I go to those pages and I am given 0 information on how the thing actually works.

Cargo's docs need a bunch of work, it's true. I have so much to do :(
Which I guess is normal since it does not create any dependency cycle. A new version might as well be thought as a completely different package (of perhaps similar functionality).
One of the things I love above all about Python and Ruby are the kitchen-sink standard libraries. The node ecosystem is deeply frustrating in this respect.
It has been a while since I did anything with Python, but I did like its standard library. It was reasonably comprehensive without feeling bloated, and the documentation was pretty good (mostly).

Having a good standard library also makes deployment easier. (In Go, OTOH, I tend to care less, even though its standard library is quite good, because thanks to static linking, deployment is always easy, no matter how many third-party libraries I use.)

> We have one string type defined in std, and nobody is defining new ones (modulo special cases for legacy encodings which would not be worth polluting the default string type with).

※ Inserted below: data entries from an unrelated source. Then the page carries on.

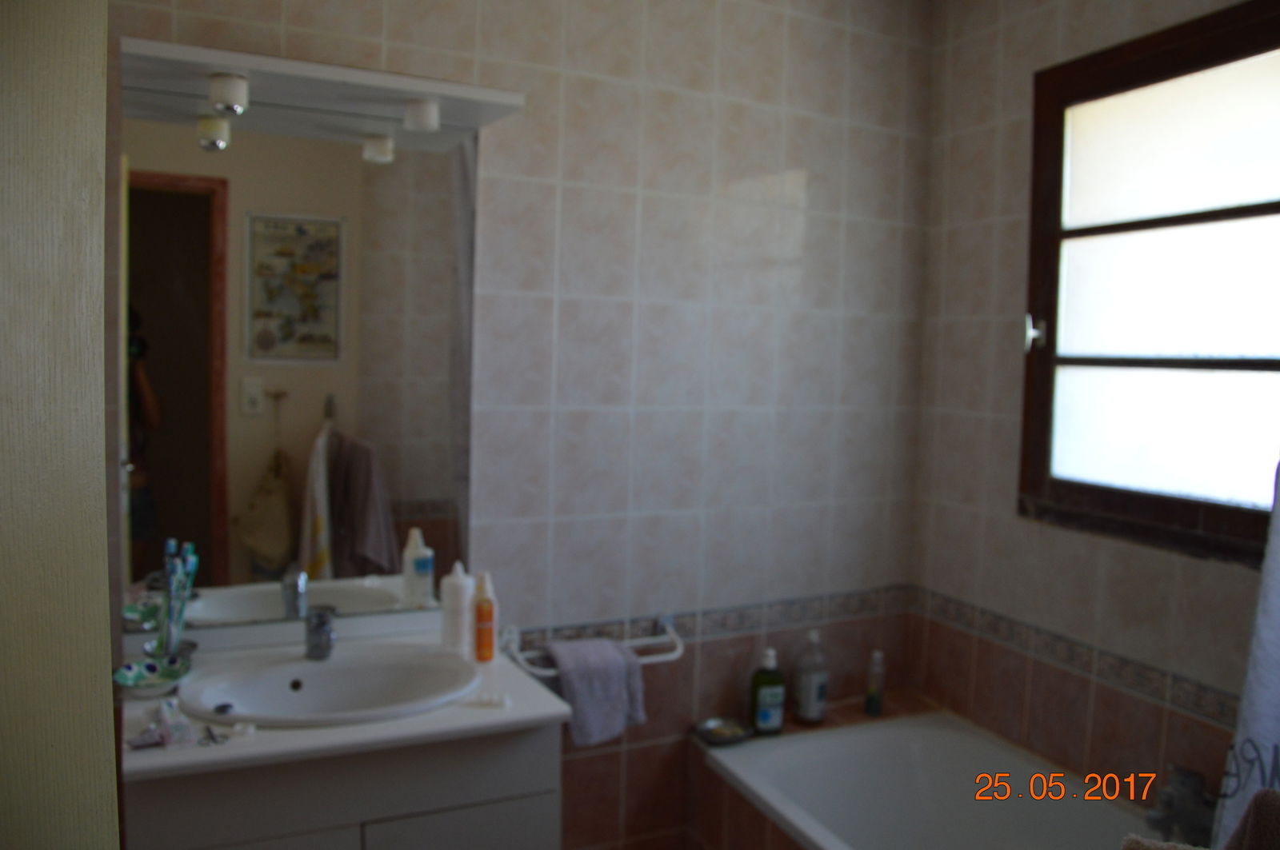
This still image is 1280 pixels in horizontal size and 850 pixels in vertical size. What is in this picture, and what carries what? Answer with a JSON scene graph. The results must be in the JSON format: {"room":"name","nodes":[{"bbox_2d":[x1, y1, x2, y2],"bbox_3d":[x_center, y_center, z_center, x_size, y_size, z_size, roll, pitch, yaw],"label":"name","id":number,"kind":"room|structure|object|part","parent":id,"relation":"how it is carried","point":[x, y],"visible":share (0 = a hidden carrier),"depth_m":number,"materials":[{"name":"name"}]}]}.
{"room":"bathroom","nodes":[
{"label":"bathroom","id":0,"kind":"room"},
{"bbox_2d":[0,0,122,849],"bbox_3d":[-0.636,0.228,0.518,0.517,2.272,0.696,0,5,-25],"label":"door","id":1,"kind":"structure","parent":0,"point":[109,777],"depth_m":0.63,"materials":[{"name":"paint"}]},
{"bbox_2d":[94,0,933,849],"bbox_3d":[-0.241,-0.007,2.194,2.415,2.516,0.117,0,5,-25],"label":"back wall","id":2,"kind":"structure","parent":0,"point":[582,60],"depth_m":2.27,"materials":[{"name":"tile"}]},
{"bbox_2d":[119,93,481,639],"bbox_3d":[-0.677,-0.117,1.915,0.701,1.056,0.008,0,5,-25],"label":"mirror","id":3,"kind":"object","parent":2,"relation":"attached to","point":[164,199],"visible":0.87,"depth_m":1.90,"materials":[{"name":"mirror"}]},
{"bbox_2d":[120,36,526,144],"bbox_3d":[-0.591,-0.630,1.777,0.688,0.069,0.236,0,5,-25],"label":"light canopy","id":4,"kind":"object","parent":2,"relation":"attached to","point":[218,60],"visible":0.81,"depth_m":1.73,"materials":[{"name":"white"}]},
{"bbox_2d":[208,72,248,115],"bbox_3d":[-0.747,-0.598,1.682,0.062,0.068,0.071,0,5,-25],"label":"spotlight","id":5,"kind":"object","parent":4,"relation":"attached to","point":[226,95],"visible":0.99,"depth_m":1.66,"materials":[{"name":"white"}]},
{"bbox_2d":[402,96,440,133],"bbox_3d":[-0.434,-0.618,1.850,0.063,0.058,0.069,0,5,-25],"label":"spotlight","id":6,"kind":"object","parent":4,"relation":"attached to","point":[424,118],"visible":0.99,"depth_m":1.83,"materials":[{"name":"white"}]},
{"bbox_2d":[125,725,561,849],"bbox_3d":[-0.562,0.897,1.764,0.692,0.760,0.514,0,5,-25],"label":"vanity cabinet","id":7,"kind":"object","parent":2,"relation":"attached to","point":[502,829],"visible":0.54,"depth_m":1.55,"materials":[{"name":"white paint"}]},
{"bbox_2d":[119,619,571,785],"bbox_3d":[-0.592,0.496,1.747,0.757,0.039,0.596,0,5,-25],"label":"countertop","id":8,"kind":"structure","parent":7,"relation":"on","point":[294,742],"depth_m":1.59,"materials":[{"name":"white stone"}]},
{"bbox_2d":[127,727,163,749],"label":"toothpaste tube","id":9,"kind":"object","parent":8,"relation":"on","point":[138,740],"visible":0.89,"depth_m":1.43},
{"bbox_2d":[112,653,191,696],"bbox_3d":[-0.875,0.456,1.668,0.126,0.037,0.125,0,5,-25],"label":"soap dish","id":10,"kind":"object","parent":8,"relation":"on","point":[131,670],"visible":0.93,"depth_m":1.67,"materials":[{"name":"teal ceramic"}]},
{"bbox_2d":[152,608,191,660],"bbox_3d":[-0.898,0.401,1.780,0.071,0.119,0.069,0,5,-25],"label":"toothbrush holder","id":11,"kind":"object","parent":8,"relation":"on","point":[169,641],"visible":0.63,"depth_m":1.76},
{"bbox_2d":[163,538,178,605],"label":"toothbrush","id":12,"kind":"object","parent":11,"relation":"in","point":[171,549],"visible":0.65,"depth_m":1.77,"materials":[{"name":"blue plastic"}]},
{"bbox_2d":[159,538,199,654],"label":"toothbrush","id":13,"kind":"object","parent":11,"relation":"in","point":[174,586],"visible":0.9,"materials":[{"name":"plastic"}]},
{"bbox_2d":[159,698,195,747],"bbox_3d":[-0.744,0.473,1.481,0.037,0.042,0.129,-2,5,-36],"label":"toothpaste tube","id":14,"kind":"object","parent":8,"relation":"on","point":[184,727],"visible":0.98,"depth_m":1.46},
{"bbox_2d":[198,724,229,746],"bbox_3d":[-0.676,0.491,1.470,0.044,0.010,0.054,0,5,-25],"label":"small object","id":15,"kind":"object","parent":8,"relation":"on","point":[211,737],"visible":0.98,"depth_m":1.47,"materials":[{"name":"silver metal"}]},
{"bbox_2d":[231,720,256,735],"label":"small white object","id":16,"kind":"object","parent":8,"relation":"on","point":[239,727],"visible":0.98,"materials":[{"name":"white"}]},
{"bbox_2d":[176,644,478,726],"bbox_3d":[-0.565,0.543,1.721,0.546,0.146,0.410,0,5,-25],"label":"sink","id":17,"kind":"object","parent":8,"relation":"in","point":[244,698],"visible":0.81,"depth_m":1.80,"materials":[{"name":"white ceramic"}]},
{"bbox_2d":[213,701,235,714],"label":"sink plug","id":18,"kind":"object","parent":17,"relation":"on","point":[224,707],"visible":0.96,"depth_m":1.61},
{"bbox_2d":[304,604,336,660],"bbox_3d":[-0.633,0.412,1.821,0.060,0.109,0.135,1,4,-8],"label":"faucet","id":19,"kind":"object","parent":17,"relation":"on","point":[317,633],"visible":0.99,"depth_m":1.84,"materials":[{"name":"silver metal"}]},
{"bbox_2d":[439,560,473,655],"bbox_3d":[-0.380,0.377,1.923,0.065,0.187,0.064,0,5,-25],"label":"white bottle","id":20,"kind":"object","parent":8,"relation":"on","point":[454,603],"visible":0.99,"depth_m":1.90,"materials":[{"name":"white plastic"}]},
{"bbox_2d":[472,572,496,662],"bbox_3d":[-0.319,0.389,1.897,0.048,0.175,0.050,0,5,-25],"label":"orange bottle","id":21,"kind":"object","parent":8,"relation":"on","point":[482,618],"visible":0.99,"depth_m":1.88,"materials":[{"name":"orange plastic"}]},
{"bbox_2d":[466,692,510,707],"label":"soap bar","id":22,"kind":"object","parent":8,"relation":"on","point":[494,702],"visible":0.99,"depth_m":1.64,"materials":[{"name":"white"}]},
{"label":"cabinet door","id":23,"kind":"part","parent":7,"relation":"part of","materials":[{"name":"white"}]},
{"bbox_2d":[500,618,683,676],"bbox_3d":[-0.107,0.516,2.170,0.457,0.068,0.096,0,5,-25],"label":"towel rail","id":24,"kind":"object","parent":2,"relation":"attached to","point":[680,653],"visible":0.69,"depth_m":2.16,"materials":[{"name":"white metal"}]},
{"bbox_2d":[545,637,645,747],"bbox_3d":[-0.100,0.603,2.127,0.224,0.218,0.122,0,5,-25],"label":"hand towel","id":25,"kind":"object","parent":24,"relation":"hanging from","point":[619,663],"visible":0.92,"depth_m":2.10,"materials":[{"name":"fabric"}]},
{"bbox_2d":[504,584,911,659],"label":"tile border","id":26,"kind":"object","parent":2,"relation":"attached to","point":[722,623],"visible":0.68,"depth_m":2.35,"materials":[{"name":"tile"}]},
{"bbox_2d":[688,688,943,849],"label":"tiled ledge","id":27,"kind":"object","parent":2,"relation":"attached to","point":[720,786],"visible":0.41,"depth_m":2.36,"materials":[{"name":"brown tile"}]},
{"bbox_2d":[695,716,753,746],"bbox_3d":[0.210,0.772,2.339,0.145,0.028,0.129,0,5,-25],"label":"soap dish","id":28,"kind":"object","parent":27,"relation":"on","point":[732,730],"visible":0.96,"depth_m":2.34,"materials":[{"name":"silver"}]},
{"bbox_2d":[748,646,786,734],"bbox_3d":[0.330,0.684,2.392,0.088,0.219,0.060,1,4,-13],"label":"green bottle","id":29,"kind":"object","parent":27,"relation":"on","point":[767,718],"visible":1,"depth_m":2.37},
{"bbox_2d":[792,629,829,724],"bbox_3d":[0.459,0.668,2.468,0.085,0.242,0.073,0,5,-25],"label":"clear bottle","id":30,"kind":"object","parent":27,"relation":"on","point":[813,688],"visible":1,"depth_m":2.44,"materials":[{"name":"clear plastic"}]},
{"bbox_2d":[864,648,885,716],"bbox_3d":[0.648,0.707,2.548,0.043,0.179,0.042,0,5,-25],"label":"small bottle","id":31,"kind":"object","parent":27,"relation":"on","point":[878,702],"visible":1,"depth_m":2.53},
{"bbox_2d":[701,709,1143,849],"bbox_3d":[0.757,1.070,1.857,0.757,0.455,1.490,0,5,-25],"label":"bathtub","id":32,"kind":"object","parent":27,"relation":"in","point":[915,767],"visible":0.92,"depth_m":2.30,"materials":[{"name":"white"}]},
{"bbox_2d":[1140,764,1217,844],"bbox_3d":[1.057,0.757,1.823,0.165,0.145,0.141,0,5,-25],"label":"bathtub faucet","id":33,"kind":"object","parent":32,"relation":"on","point":[1186,786],"visible":0.8,"depth_m":1.81,"materials":[{"name":"silver metal"}]},
{"bbox_2d":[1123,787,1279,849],"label":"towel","id":34,"kind":"object","parent":32,"relation":"on","point":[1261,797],"visible":0.99,"depth_m":1.06,"materials":[{"name":"fabric"}]},
{"bbox_2d":[912,0,1279,815],"bbox_3d":[1.244,0.092,1.752,0.117,2.504,2.005,0,5,-25],"label":"right wall","id":35,"kind":"structure","parent":0,"point":[982,217],"depth_m":2.30,"materials":[{"name":"beige tile"}]},
{"bbox_2d":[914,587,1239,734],"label":"tile border","id":36,"kind":"object","parent":35,"relation":"attached to","point":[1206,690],"visible":0.71,"depth_m":2.10,"materials":[{"name":"tile"}]},
{"bbox_2d":[1018,0,1279,570],"bbox_3d":[1.173,-0.276,1.887,0.113,1.102,0.916,0,5,-25],"label":"window","id":37,"kind":"structure","parent":35,"relation":"in","point":[1248,211],"depth_m":2.00,"materials":[{"name":"brown"}]},
{"bbox_3d":[0.925,-0.214,2.196,0.039,0.078,0.039,0,5,-25],"label":"latch","id":38,"kind":"part","parent":37,"relation":"part of","materials":[{"name":"silver metal"}]},
{"bbox_2d":[1213,461,1279,849],"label":"shower curtain","id":39,"kind":"object","parent":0,"point":[1256,705],"visible":0.88,"depth_m":1.56,"materials":[{"name":"white fabric"}]}
]}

There's also `inlinable_string`, `string_cache`, `tendril`, `intern` if you need inlining for performance.

The bigger problem is with other things like 2D/3D points which can be (f32, f32), [f32; 2] or a custom struct.

I really really would advise having a word with Snoyberg about this. The Haskell Platform has been a pretty deadly experience. It's also ridiculously beginner-hostile (sounds like it won't be, is in practice).
Hash maps and trees: fine. What about database interfaces (e.g. a JDBC/ODBC/whatever equivalent)? What about HTTP servers - even the minimal declaration for what a synchronous request handler might look like? How about threadpooling - if you have multiple libraries that have parallelizable work, you certainly don't want multiple threadpools each thinking they have X many cores to work with, and you don't want the user to have to partition these things either - that's not a happy problem.

All things you can delegate to third parties, but not without lots of cross-talk and confusion until things settle down to winners and losers, which may be a long time in the future. Indecision can be costly.

Consider standard library profiles, with progressively higher levels of abstraction supported. It's the right decision for creating a good ecosystem. C and C++ took decades to build consensus on the more complicated libraries, and C++ eventually grew a pseudo-standard library in the form of boost to centralize efforts, simply because it is more efficient that way.